Mirage

Saycet

Meteroes Music – 2015
par Yann, le 10 mars 2015
6

Sur son album précédent, Saycet m'avait fait chier. Les textures sonores qu'il utilisait sonnaient datées et ses compositions manquent d'audace pour rivaliser avec les maîtres de l'electronica ambiant. Globalement, même si on pouvait reconnaître l'effort, le tout m'en touchait une sans faire bouger l'autre. J'étais donc plutôt méfiant à l'écoute de ce nouveau disque, et je m'apprêtais à le jeter à la corbeille sans lui prêter beaucoup d'attention. Sauf que le virage pris par le Français sur ce nouveau LP a réussi à accrocher mon oreille : fini les plages atmosphériques barbantes, bonjour l'électro-pop planante.

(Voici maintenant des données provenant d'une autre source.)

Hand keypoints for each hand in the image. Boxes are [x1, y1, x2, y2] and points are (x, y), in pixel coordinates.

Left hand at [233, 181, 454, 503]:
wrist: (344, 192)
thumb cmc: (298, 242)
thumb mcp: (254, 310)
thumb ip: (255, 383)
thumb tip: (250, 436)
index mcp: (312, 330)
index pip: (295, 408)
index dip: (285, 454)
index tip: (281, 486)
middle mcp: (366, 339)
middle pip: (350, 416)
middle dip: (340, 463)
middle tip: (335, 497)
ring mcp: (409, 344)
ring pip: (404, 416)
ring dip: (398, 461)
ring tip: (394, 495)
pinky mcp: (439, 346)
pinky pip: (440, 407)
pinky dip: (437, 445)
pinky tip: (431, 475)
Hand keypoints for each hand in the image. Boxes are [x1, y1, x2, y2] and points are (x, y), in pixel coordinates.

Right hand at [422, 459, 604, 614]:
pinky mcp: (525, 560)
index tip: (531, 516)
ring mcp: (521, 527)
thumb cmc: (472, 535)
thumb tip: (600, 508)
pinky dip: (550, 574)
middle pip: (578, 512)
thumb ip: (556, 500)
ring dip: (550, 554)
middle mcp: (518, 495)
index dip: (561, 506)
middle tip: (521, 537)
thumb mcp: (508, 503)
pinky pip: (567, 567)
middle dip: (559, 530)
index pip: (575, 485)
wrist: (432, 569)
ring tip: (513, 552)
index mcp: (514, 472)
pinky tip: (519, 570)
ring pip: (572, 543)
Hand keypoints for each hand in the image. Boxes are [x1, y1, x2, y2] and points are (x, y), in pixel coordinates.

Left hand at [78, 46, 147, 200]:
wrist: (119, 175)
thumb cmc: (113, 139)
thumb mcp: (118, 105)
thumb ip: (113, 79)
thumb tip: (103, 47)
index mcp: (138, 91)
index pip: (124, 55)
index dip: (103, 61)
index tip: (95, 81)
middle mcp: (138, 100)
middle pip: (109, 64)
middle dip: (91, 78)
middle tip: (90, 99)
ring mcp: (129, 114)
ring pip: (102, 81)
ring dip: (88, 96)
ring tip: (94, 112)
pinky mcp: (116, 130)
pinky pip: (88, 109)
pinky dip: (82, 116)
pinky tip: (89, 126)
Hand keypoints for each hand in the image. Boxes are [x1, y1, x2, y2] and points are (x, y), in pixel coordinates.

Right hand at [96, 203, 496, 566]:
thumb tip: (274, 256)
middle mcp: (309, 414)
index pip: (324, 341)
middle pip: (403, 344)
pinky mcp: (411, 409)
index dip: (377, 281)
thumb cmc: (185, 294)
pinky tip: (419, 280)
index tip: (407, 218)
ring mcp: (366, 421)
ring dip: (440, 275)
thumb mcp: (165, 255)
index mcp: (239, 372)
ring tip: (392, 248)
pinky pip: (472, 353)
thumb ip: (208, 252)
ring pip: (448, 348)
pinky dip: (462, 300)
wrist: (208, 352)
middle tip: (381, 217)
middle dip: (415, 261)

Du coup, on accorde quelques écoutes supplémentaires au disque, pour pouvoir le décortiquer avec un peu plus de précision. Indubitablement, le succès de M83 est passé par là, et certains morceaux font fortement penser à la musique du compatriote Anthony Gonzales, parfois en bien (quand il tente de conjurer les belles montées électrico-électroniques des premiers albums), parfois en moins bien (quand il ne reste que la grandiloquence pompante de Hurry Up I'm Dreaming). "Mirages" est un bon single, mais sans le potentiel radiophonique de "Midnight City". Dans la veine pop, on peut également citer le passage "Meteores/Half Awake", en particulier le second titre où la voix masculine de Yan Wagner vient contrebalancer avec pertinence les arrangements qui accumulent parfois les clichés d'une musique qu'on qualifierait d'aérienne. En réalité, on les supporte uniquement parce que ces clichés, dans des formats plus pops, réussissent à créer une émotion. Ainsi, sur "Quiet Days", cela passe comme une lettre à la poste grâce à la mélodie et la voix, tandis que sur le morceau suivant "Cité Radieuse", on a beaucoup plus de mal à supporter l'emphase. Difficile de dire pourquoi ça fonctionne plutôt bien chez Moderat ou sur le premier album de Darkstar et pas ici. D'autant plus que la voix ne sauve pas tout, loin de là. L'interprétation n'est pas particulièrement inspirée, et c'est plutôt pour la structure et l'accroche qu'elle apporte qu'on l'apprécie. Ainsi, sur "Kananaskis" et, dans une moindre mesure "Volcano", le charme est loin d'opérer.

Bref, même si ce nouvel album de Pierre Lefeuvre marque un tournant qu'on peut saluer, on reste un peu le cul entre deux chaises en l'écoutant. Difficile de trouver chez lui une identité forte sans pour autant pouvoir lui offrir une place de choix dans la catégorie des "bons faiseurs de pop". Néanmoins, l'album reste agréable dans son genre, parlera probablement aux fans de M83 et pourra se glisser sur votre platine CD lors d'un dîner de famille pour cultiver votre réputation de "découvreur de talents" en France. C'est déjà ça de gagné.